Le tournoi sportif organisé à Nzérékoré ce samedi 16 novembre 2024, sous le patronage du général Mamadi Doumbouya, est décrit par les initiateurs comme une réponse directe aux attentes populaires en matière d’unité et de cohésion sociale. Mais au-delà de l’événement sportif, cet événement soulève plusieurs questions sur la conduite de la transition en Guinée et sur l’utilisation du sport comme levier politique.
Il est indéniable que cet accueil reflète une forme de soutien populaire, mais une réflexion plus poussée de cette situation nous amène à poser la question suivante : ce soutien est-il véritablement spontané et désintéressé, ou est-il le fruit d’une campagne orchestrée par le pouvoir pour légitimer son action politique ?

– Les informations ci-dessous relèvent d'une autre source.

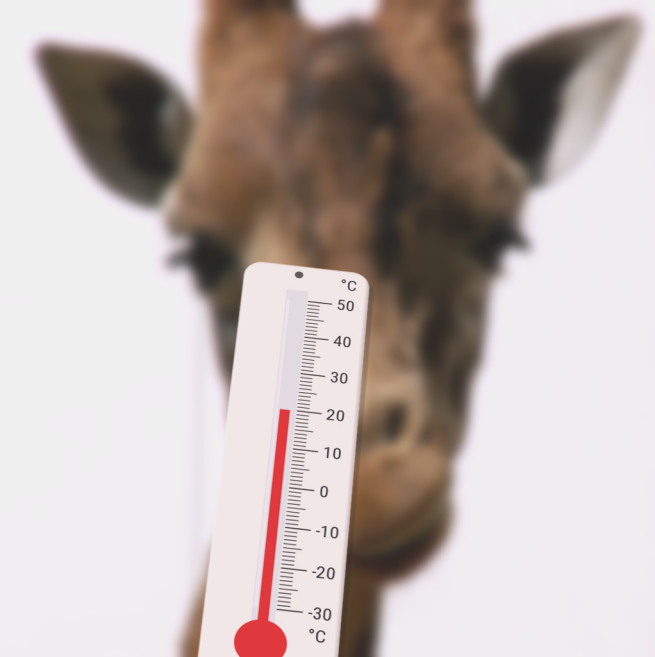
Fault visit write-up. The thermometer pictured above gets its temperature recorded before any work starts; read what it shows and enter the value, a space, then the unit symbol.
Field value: 20 °C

En effet, ces messages de soutien qui se sont multipliés tout au long du parcours du ministre peuvent être perçus comme une forme de populisme bien huilée. Le gouvernement actuel semble vouloir faire croire que la transition a non seulement l’adhésion des populations, mais aussi une légitimité populaire incontestable. Or, il est important de rappeler que le contexte de ce soutien se situe dans une période de gouvernance militaire, où les libertés politiques sont restreintes et où les canaux d’opposition sont limités. De plus, ce soutien s’inscrit dans une logique où les critiques ouvertes peuvent être perçues comme un défi au pouvoir, réduisant ainsi l’espace pour des opinions dissidentes.
Quant à l’utilisation du sport pour renforcer l’unité nationale, elle est une pratique courante dans de nombreux régimes politiques. En Guinée, ce tournoi porte le nom du président Doumbouya et semble être un moyen de renforcer son image auprès de la population. Cependant, derrière l’aspect festif de cet événement, il est légitime de se demander si la refondation du pays ne se résume pas, pour le moment, à une série de gestes spectaculaires et d’initiatives à forte visibilité.
Le tournoi Mamadi Doumbouya, bien qu’il véhicule un message de paix et de cohésion, pourrait aussi être interprété comme une tentative de détourner l’attention des véritables défis politiques notamment le retour à l’ordre constitutionnel.
À un moment où la Guinée se trouve à un carrefour historique, le rôle de Mamadi Doumbouya et de son gouvernement est scruté de près. Si le soutien populaire semble réel dans certaines régions, celui-ci est loin de refléter l’adhésion générale des Guinéens, dont une large majorité exprime des frustrations quant au respect des droits humains, la liberté d’expression et l’autorisation de manifester.
De plus, alors que le pays traverse une période de transition politique, la question du retour à l’ordre constitutionnel reste sans réponse claire. Les promesses de la junte de restituer le pouvoir aux civils après des élections démocratiques ne sont pas encore tenues, et la prolongation du mandat militaire soulève des inquiétudes sur la volonté réelle du président Doumbouya de respecter les engagements pris devant la communauté internationale et les Guinéens.
Il est important de se demander si de tels événements peuvent véritablement résoudre les fractures sociales et ethniques qui traversent la Guinée. Le sport, bien qu’efficace pour créer des liens temporaires, ne constitue pas en soi une solution aux divisions profondes du pays. Il peut certes contribuer à un climat de paix, mais la réconciliation durable exige des efforts politiques de fond, comme la révision des institutions, la mise en place d’un système judiciaire impartial et le rétablissement de l’état de droit.
Si cet événement illustre une volonté de renforcer la cohésion sociale et d’associer les populations aux projets de la transition, il reste également un moyen pour le pouvoir en place de soigner son image et de consolider son soutien populaire. Toutefois, à long terme, ce sont les résultats concrets en matière de réformes politiques et économiques qui détermineront si la Guinée est véritablement sur la voie de la refondation, ou si l’on se trouve face à un exercice de légitimation d’un pouvoir militaire à travers des initiatives spectaculaires mais insuffisantes.